DE2644211B2 - Composite solid propellant - Google Patents

Description

The present invention relates to composite solid propellants with stable burn-off from ammonium perchlorate, polymeric binder, hardener, plasticizer and burn-up moderators.

Solid propellants as energy suppliers are becoming more and more as the rocket technology continues to develop more important. A significant disadvantage of the known composite fuels based on ammonium perchlorate are the hydrochloric acid or hydrogen chloride gases produced during combustion. These combustion products not only lead to corrosive phenomena on metal parts in the area of the exhaust gases lie, such as B. launchers, vehicles, but also lead to physiological stress and damage Operating personnel and people who get caught in the clouds of exhaust gases carried by the wind. The possible uses of composite solid propellants could be expanded significantly if the Hydrochloric acid or hydrogen chloride emission in the exhaust gas could be achieved.

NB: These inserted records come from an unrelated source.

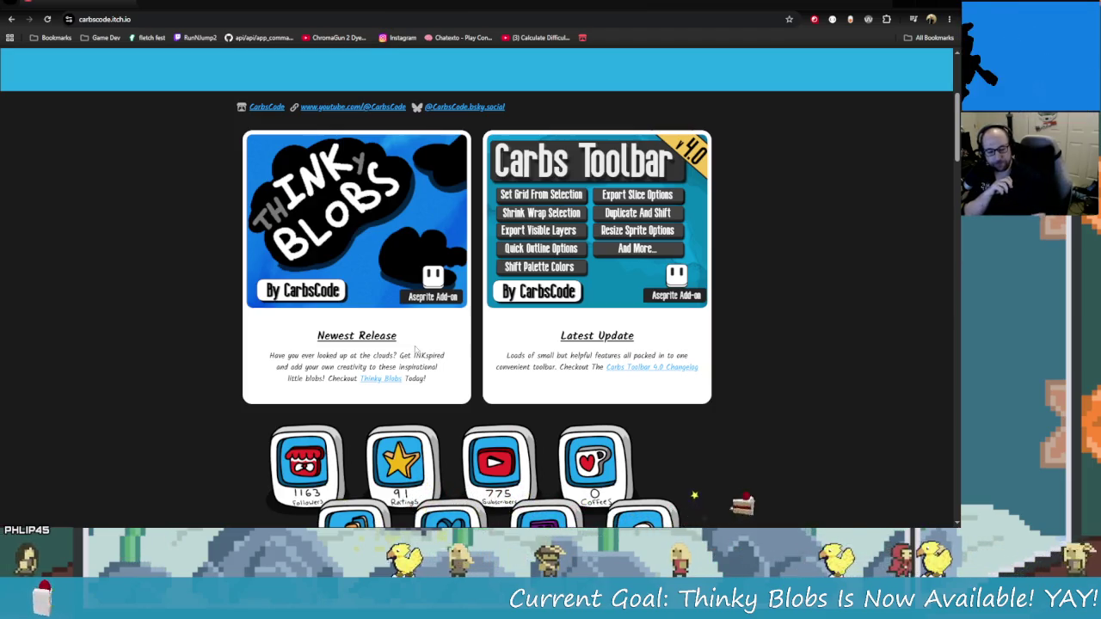
scroll(415, 355, "down", 2)
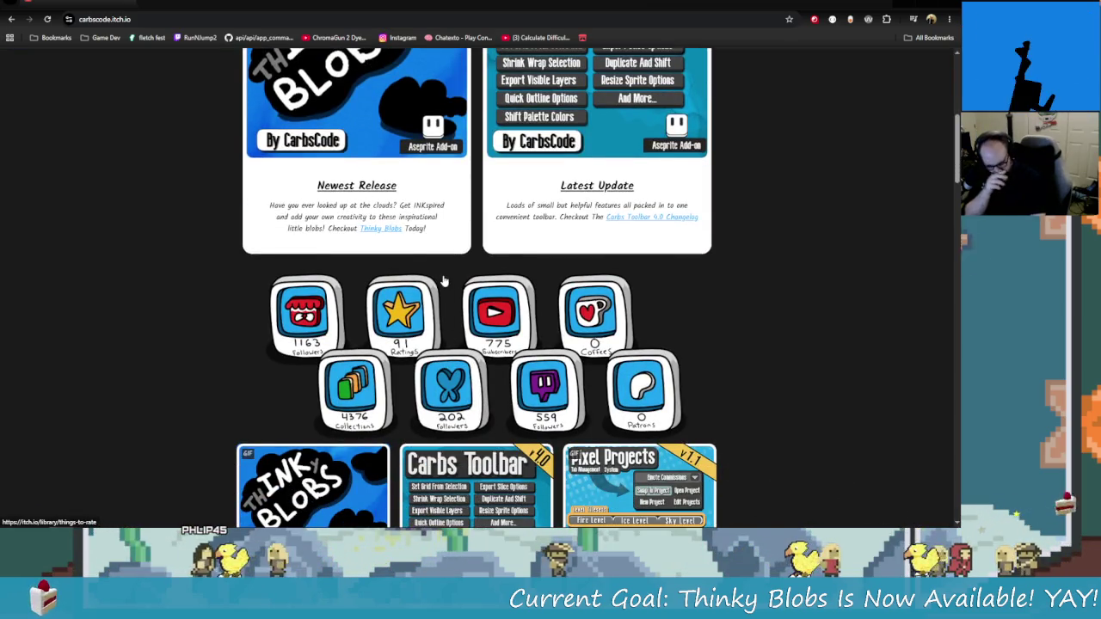
scroll(388, 315, "up", 5)
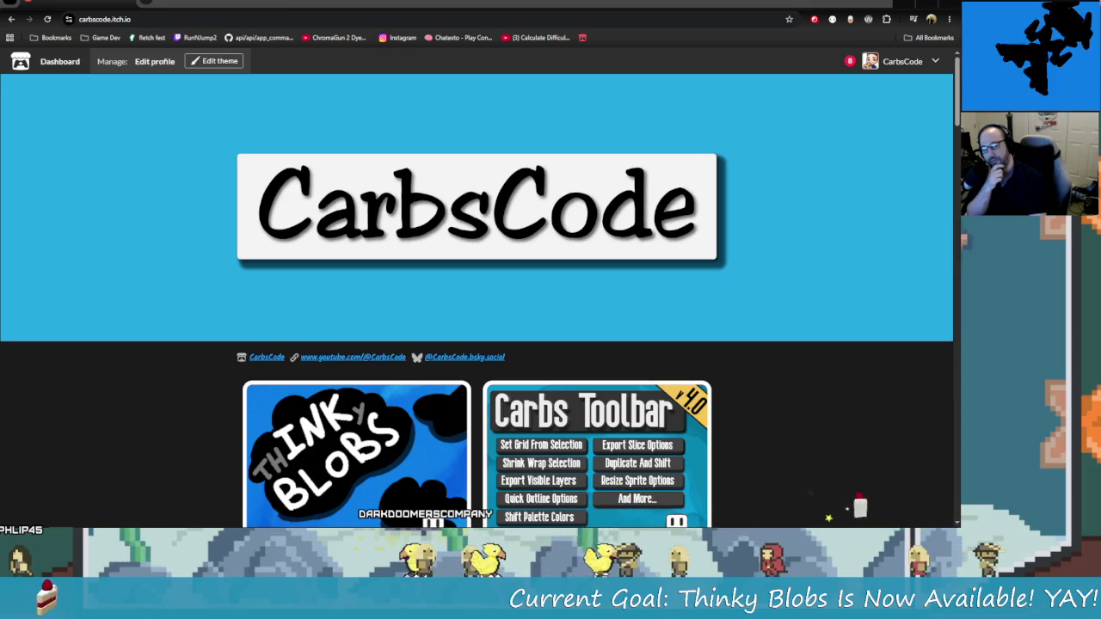
Scroll the CarbsCode page down to the project grid led by the $5 Thinky Blobs card
scroll(341, 372, "down", 7)
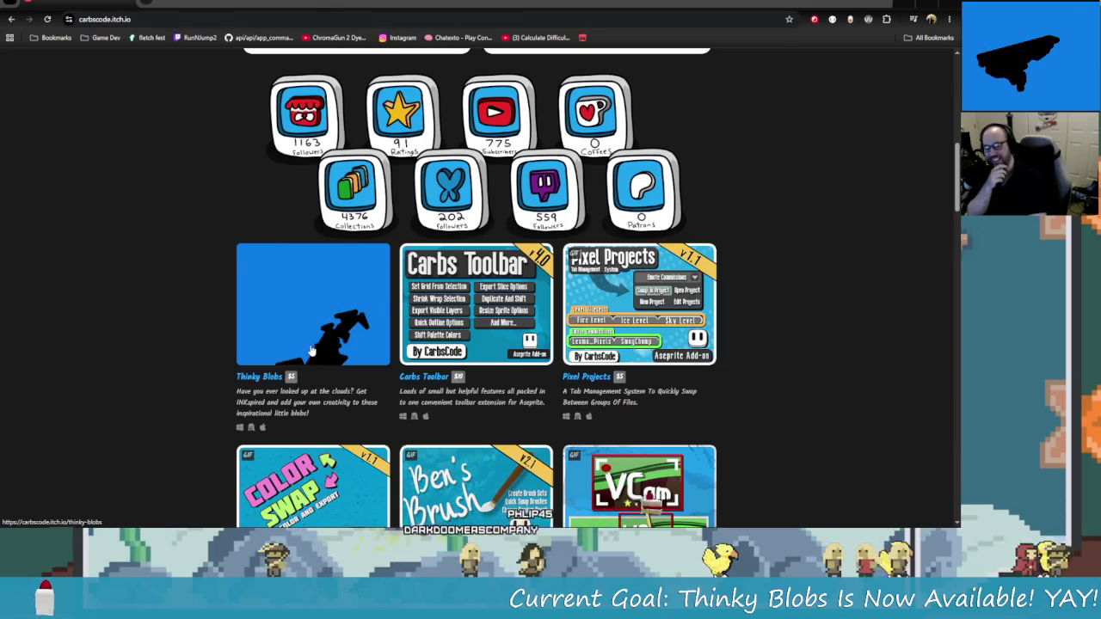
scroll(368, 390, "down", 2)
scroll(368, 389, "down", 2)
scroll(648, 342, "up", 3)
scroll(647, 343, "up", 5)
scroll(411, 389, "down", 2)
scroll(411, 389, "up", 3)
scroll(540, 330, "down", 3)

The choice of a fuel is determined by performance, safety, life and cost factors. The performance factors include momentum, density, thermal expansion properties, mechanical Properties, rate of burn and erosion ability. The safety factors are both Manufacturing and processing aspects as well as handling and bullet safety of the finished Device to be taken into account. If a device is produced in large numbers, such as B. for artillery missiles, material costs are of particular importance. The fuel types proposed so far can eo do not satisfactorily meet one or more of the above factors.

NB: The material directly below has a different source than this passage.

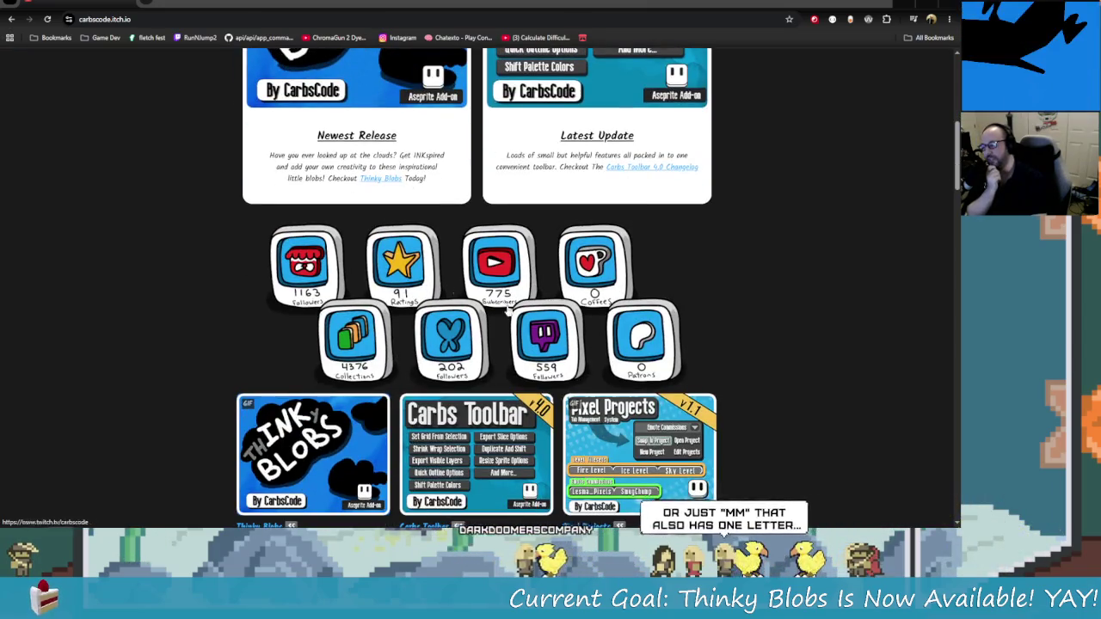
scroll(540, 329, "down", 4)
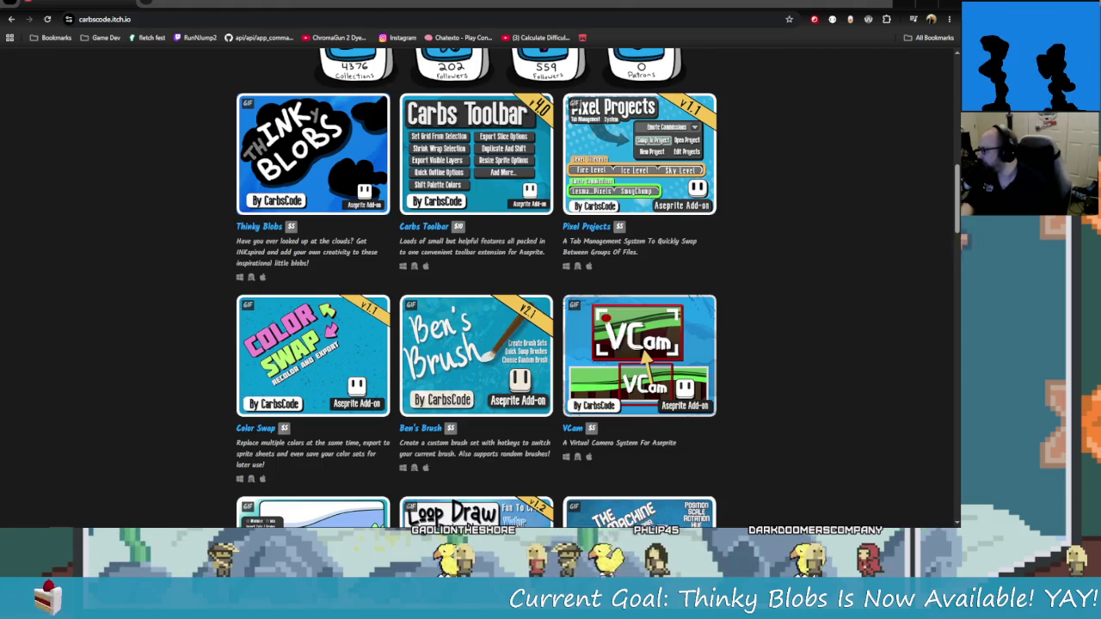
key("alt+Tab")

Therefore, it is an object of the invention to provide a composite solid propellant to create whose exhaust gases are essentially free of corrosive and toxic substances. Another object of the invention is to provide a fuel taking the above into account Factors such as high performance, safety, service life and low cost. This goal will according to the invention achieved in that at least one alkali and / or alkaline earth nitrate as a further oxidation salt is present and the binder is made from telomeric polybutadienes or copolymers of butadiene and Acrylonitrile with functional groups consists.

Examples of the further oxidation salt are lithium, sodium and potassium nitrate as polymer Binders are those with functional groups, either terminally or randomly can be distributed along the chain. Typical examples are carboxyl-terminated polybutadienes, hydroxyl-terminated ones Polybutadienes or copolymers. e of butadiene / acrylic acid (PBAA) and terpolymers of Butadiene / Acrylic Acid / Acrylonitrile (PBAN).

Of particular importance for the combustion products of composite fuels with mixed oxidizers is the mixing ratio. To avoid corrosive and toxic exhaust gases, the Oxidators used in a nearly stoichiometric ratio d. H. when using 1 mole of ammonium perchlorate at least 1 mole of alkali nitrate must be added. According to a preferred embodiment of the invention, the ratio is Equivalent weights of perchlorate to nitrate 1: 1 to 1: 1.2, preferably 1: 1 to 1: 1.05. The oxidizers can ground and / or unground are used.

If the functional group of the binder consists of a carboxyl group, these polymers can with the different aziridines, epoxides or amines. Polymers with hydroxyl groups are cured with aromatic or aliphatic di- or polyisocyanates. Depending on the reactivity of the Curing accelerators or curing inhibitors are added to the isocyanate used.

The binder system can of course also be modified by components that are not directly on the Hardening process are involved, such as aliphatic or aromatic hydrocarbons and esters with a plasticizer function, Process aids, antioxidants, etc.

In a further embodiment of the invention, the fuel contains one or more to increase performance Light metals and / or their alloys in finely divided form in amounts of 0 to 25% by weight, preferably 16 to 20% by weight. Suitable light metals are, for. B. aluminum, magnesium, beryllium. Instead of the light metals or, in addition, a semi-metal, such as. B. boron can be used.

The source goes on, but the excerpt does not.